The Repassos Exhibition and the Modern Interest in the Popular
DOI:
https://doi.org/10.11606/2175-974x.virus.v30.239951Keywords:
Hand Weaving, Triângulo Mineiro, Exhibition, Popular, Modern MovementAbstract
The exhibition Repassos – Edmar and the Weavers of the Triângulo Mineiro was the culmination of a body of work marked by an accumulation of content and dialogues that confronted diverse theoretical-methodological, technical, and technological positions, presenting a stark reality of poverty that continued to reverberate across the following decades. The project presented at MASP shaped an investigation into the modes of making craftsmanship associated with a practice rooted in the region’s seventeenth-century colonial processes and which endured, up to the latter half of the twentieth century, as an expression of cultural resistance.

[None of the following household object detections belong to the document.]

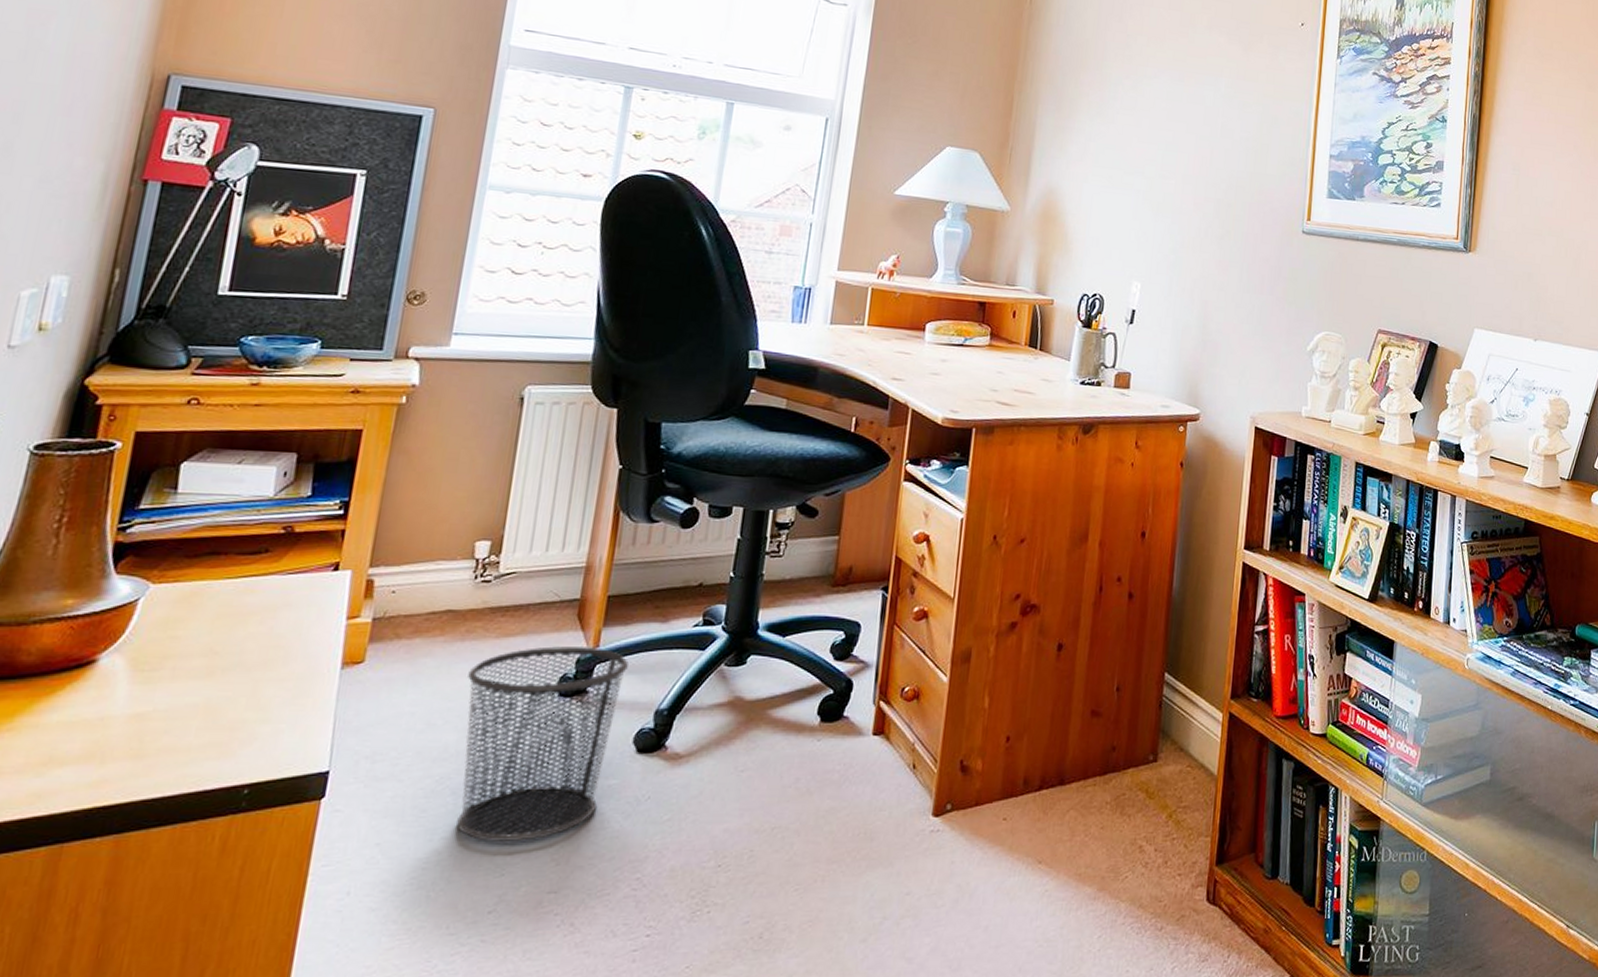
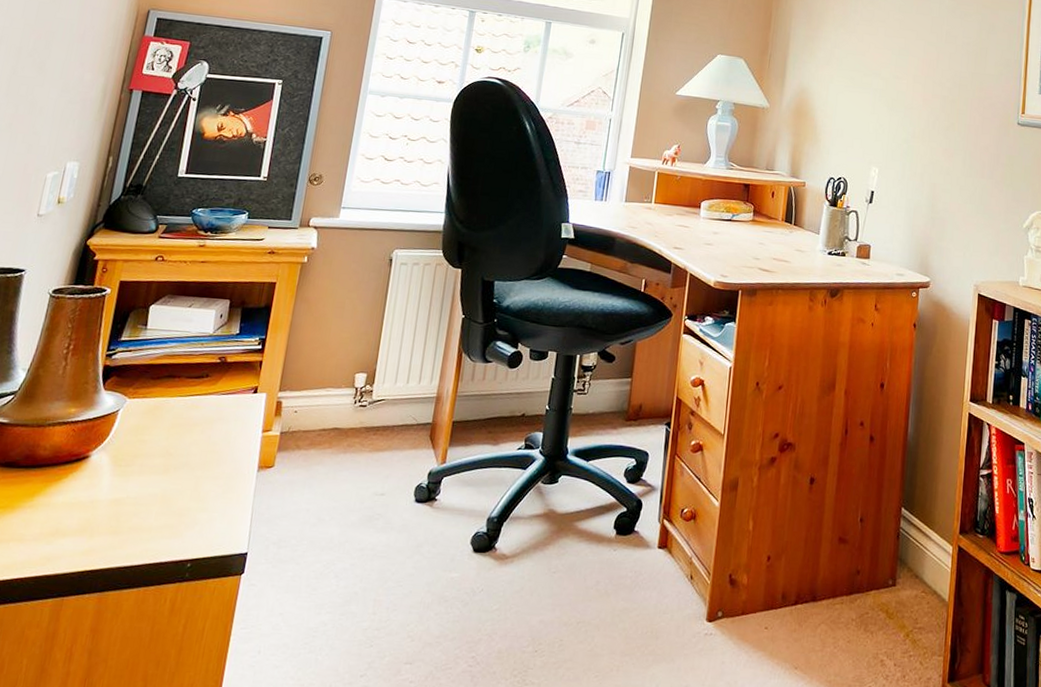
waste bin: present [456,646,628,843] -> none [338,461,468,620]

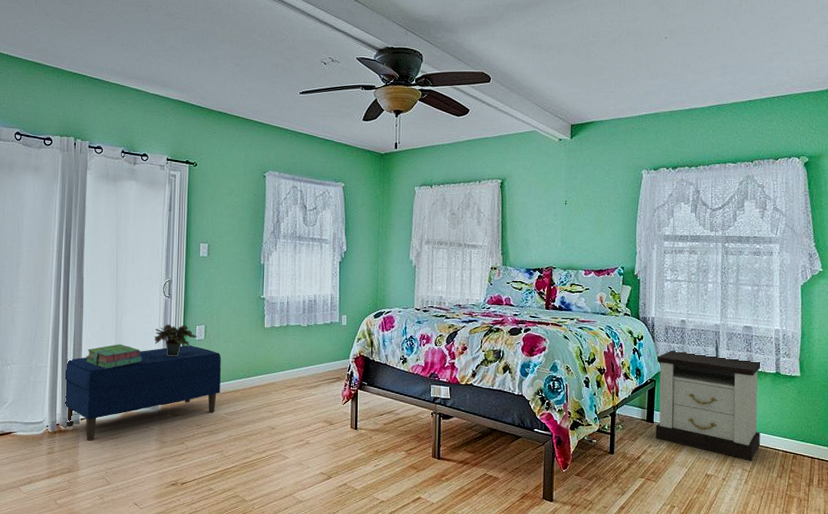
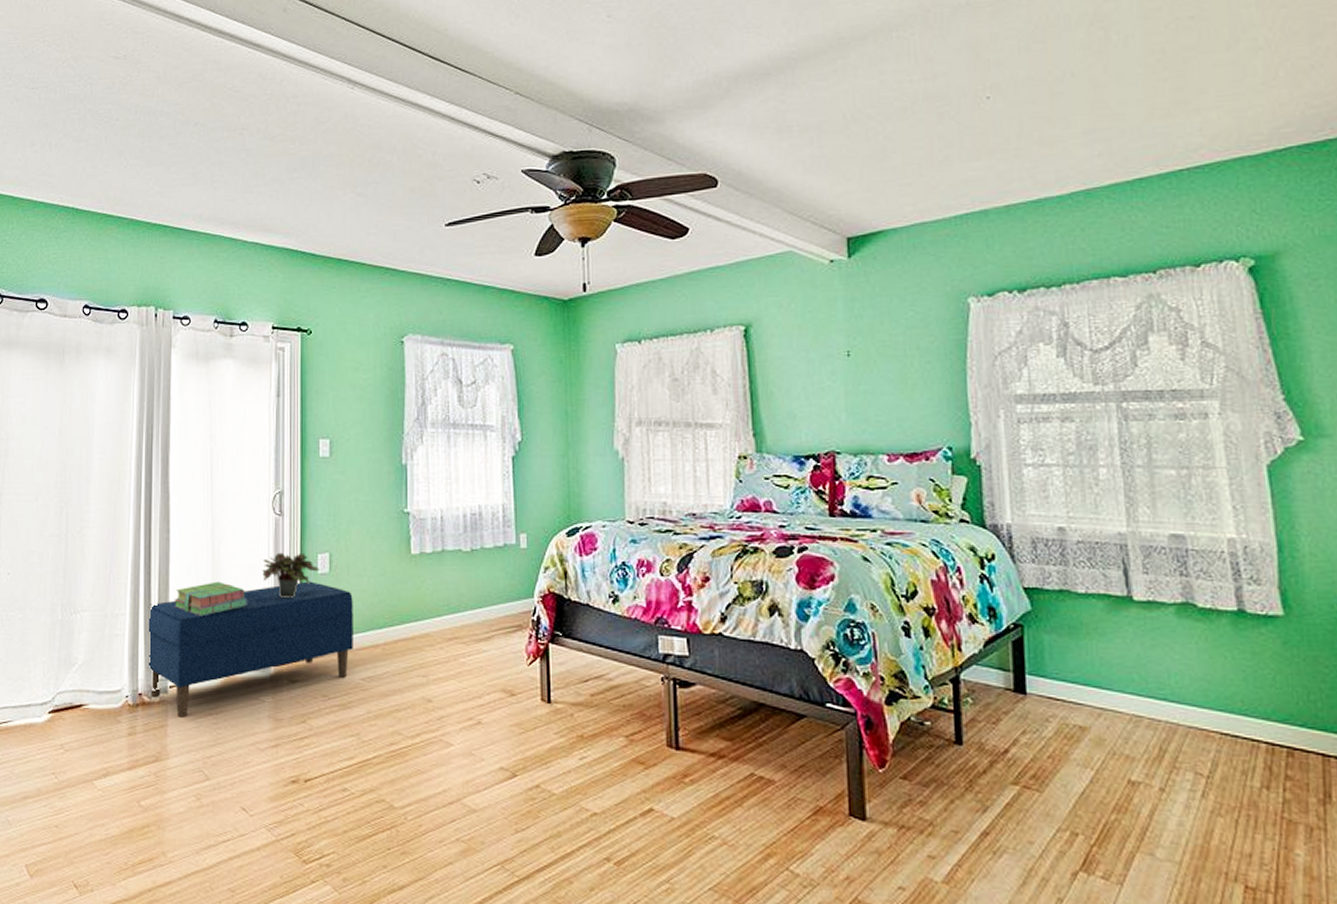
nightstand: present [655,350,762,461] -> none [1022,576,1223,760]

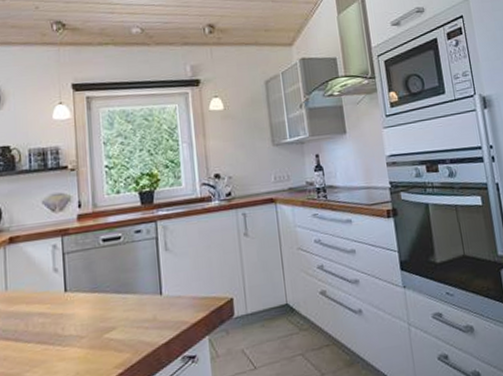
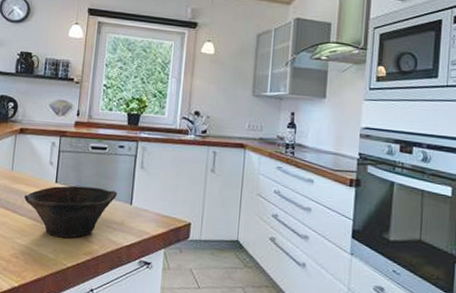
bowl: none [26,284,144,357] -> present [24,185,118,238]

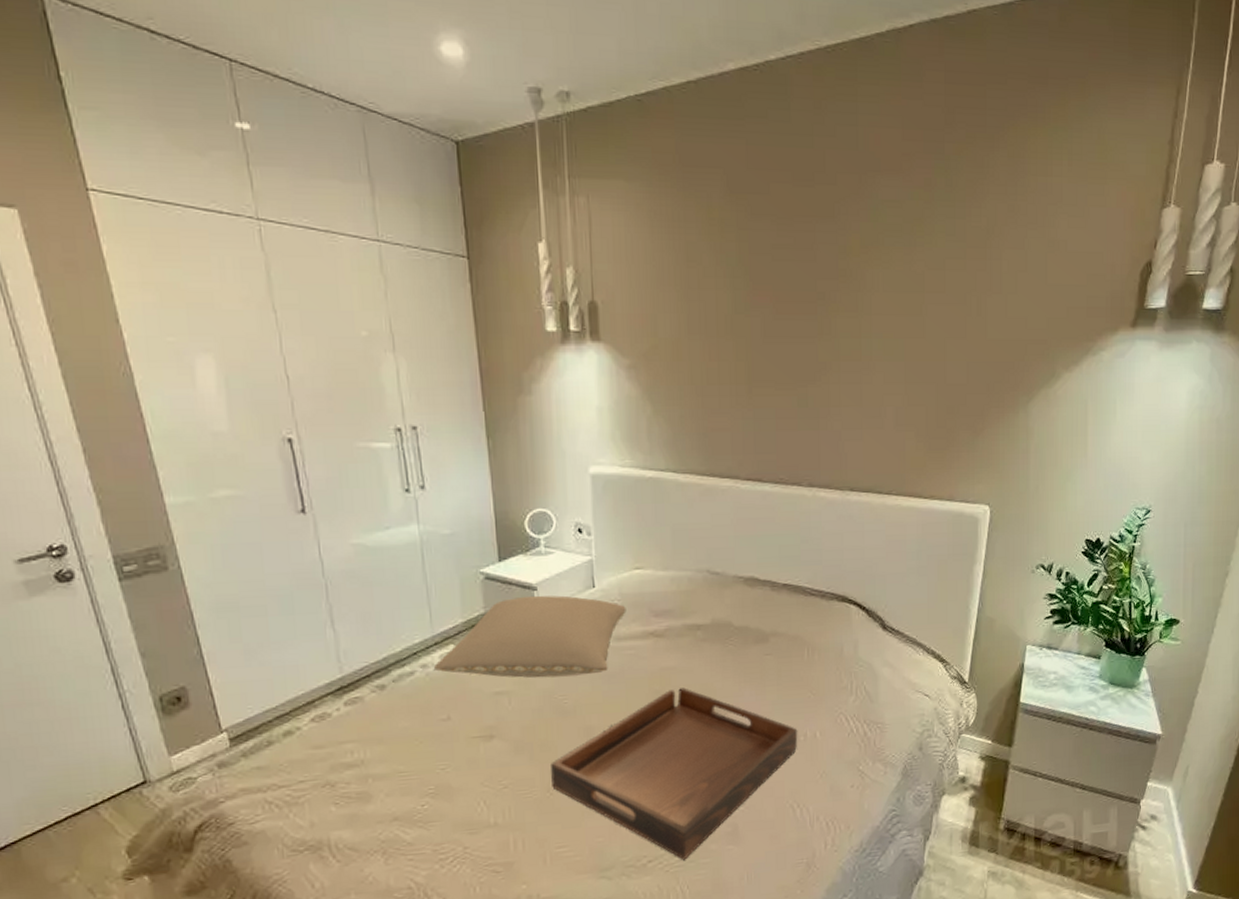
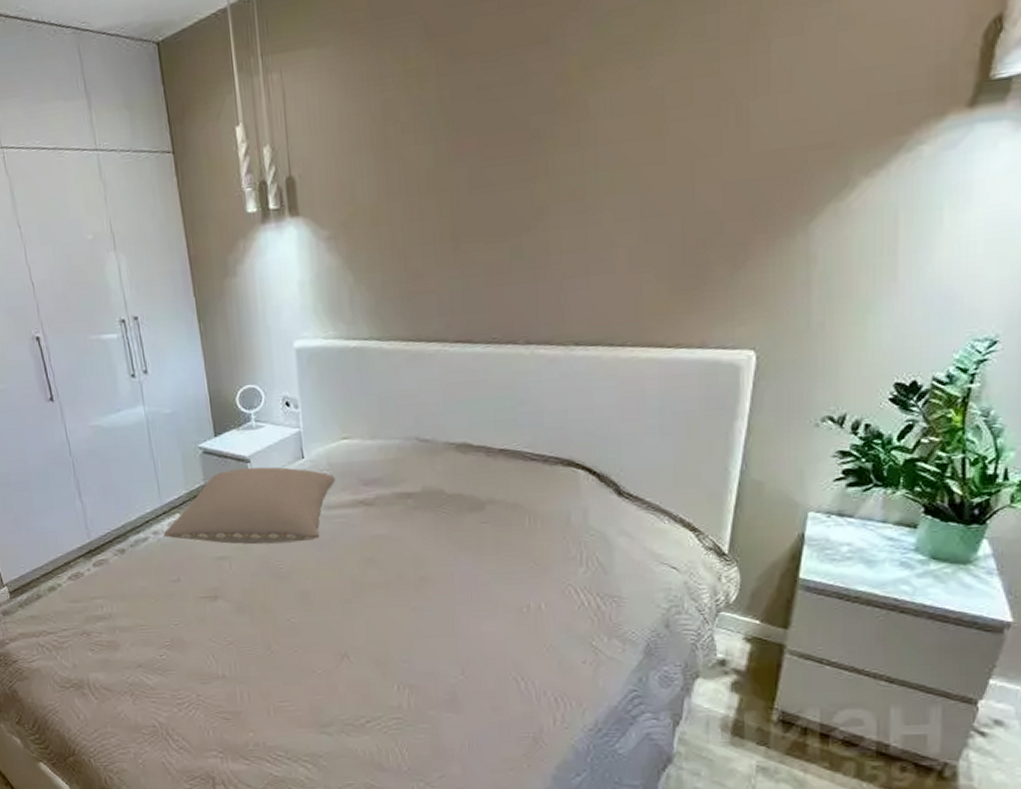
serving tray: present [551,688,798,860] -> none [270,555,520,724]

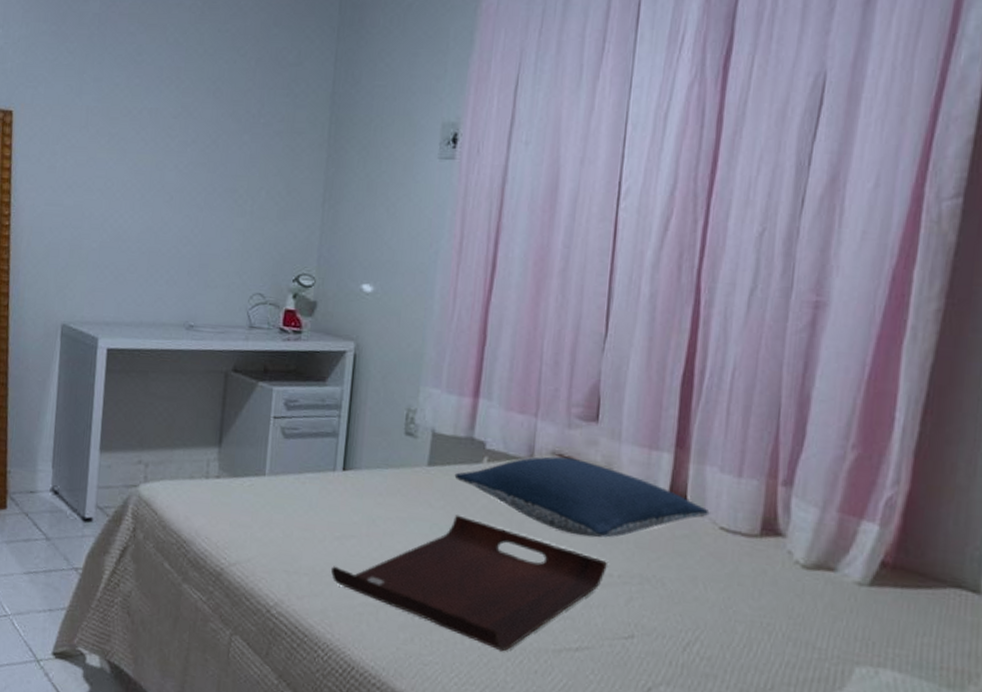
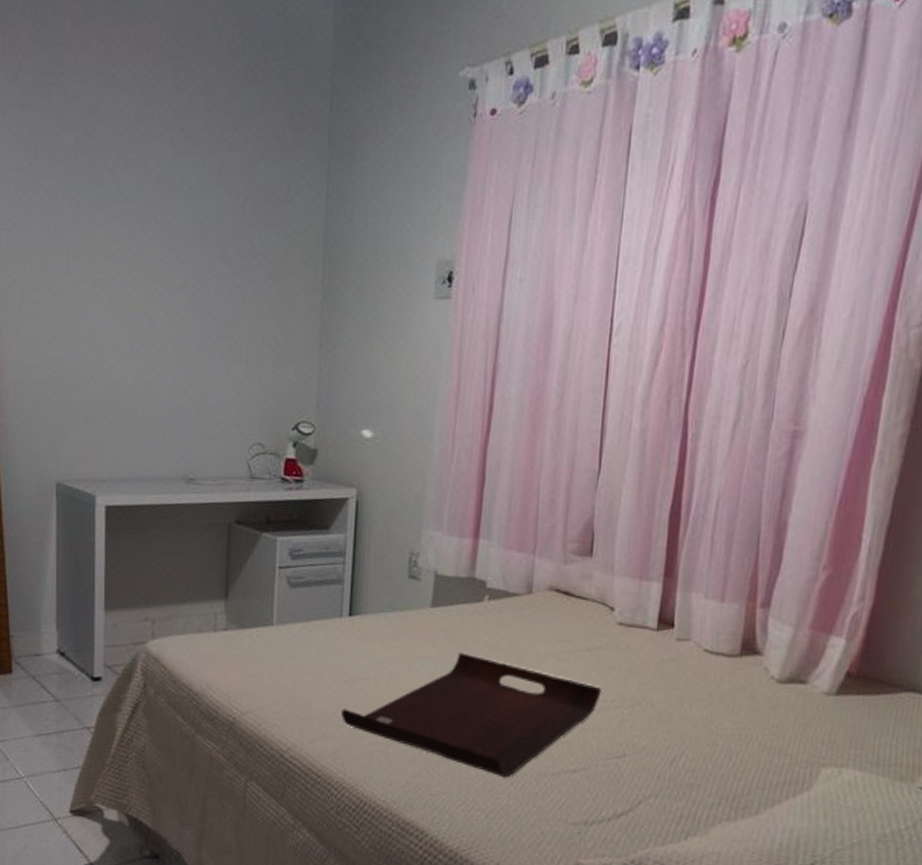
pillow: present [454,456,710,538] -> none [457,591,695,666]

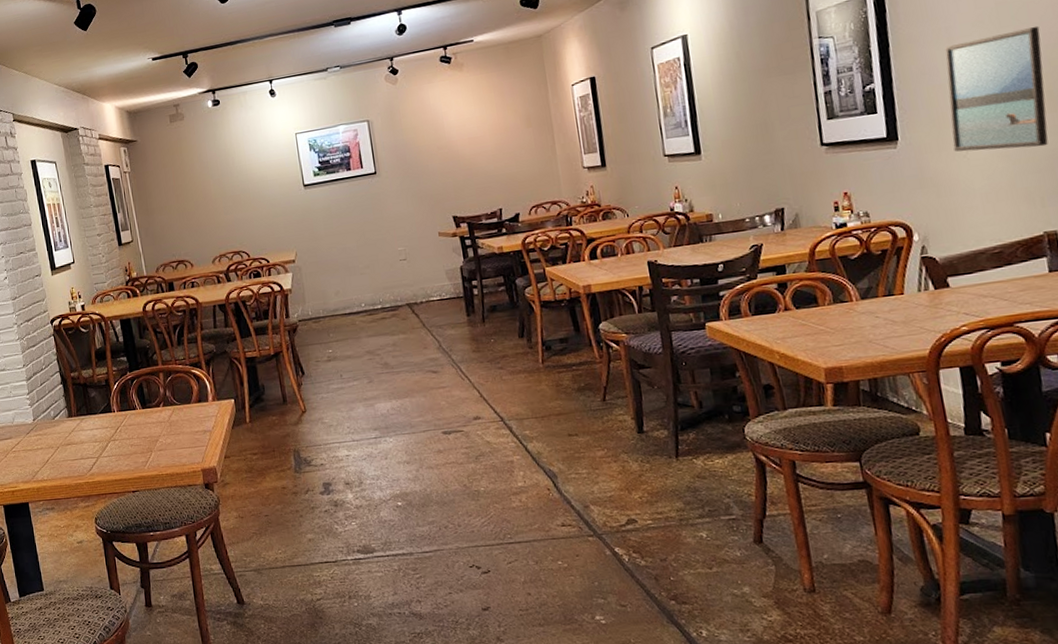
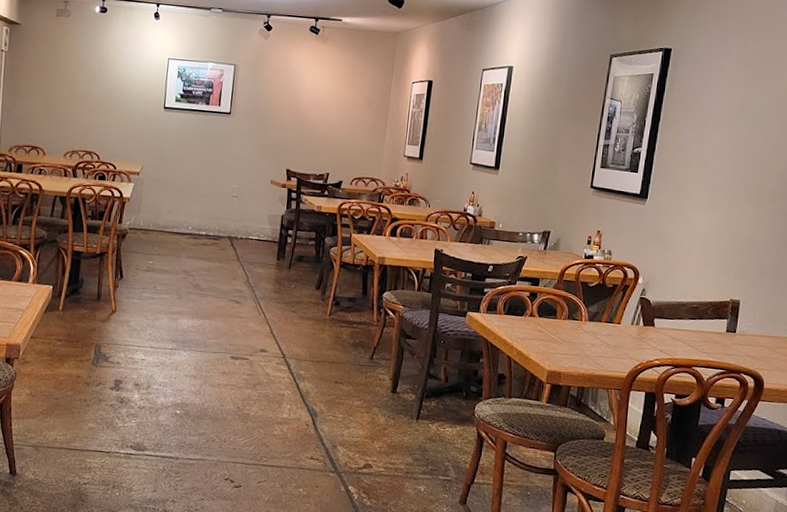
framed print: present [945,25,1048,152] -> none [685,133,767,232]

Drawing on authors such as Lina Bo Bardi and her understanding of phenomena like pre-craftsmanship, this study aims to examine the exhibition as an opportunity for understanding Brazilian underdevelopment and as an alternative to both capitalist logic and hegemonic forms of modernity. The methodology articulated historical research and documentary analysis, combining ethnography with a technical study of making. The results indicate that, through the cooperative work between the artist and the weavers, a decisive opportunity was created for the preservation of knowledge and for interpretations relevant to contemporary theoretical debates, offering perspectives for the production of forms of knowledge committed to revising the structural hierarchies of Brazilian culture.